Work task: Filter the records and copy out every line that contains the string "בתמונה". Matching is case-sensitive.

Extracted data:
-*-*-

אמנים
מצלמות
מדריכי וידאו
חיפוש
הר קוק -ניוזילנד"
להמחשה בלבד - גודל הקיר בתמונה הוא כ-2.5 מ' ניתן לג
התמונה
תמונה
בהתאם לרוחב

-*-*-

Solution to the problem:
להמחשה בלבד - גודל הקיר בתמונה הוא כ-2.5 מ' ניתן לג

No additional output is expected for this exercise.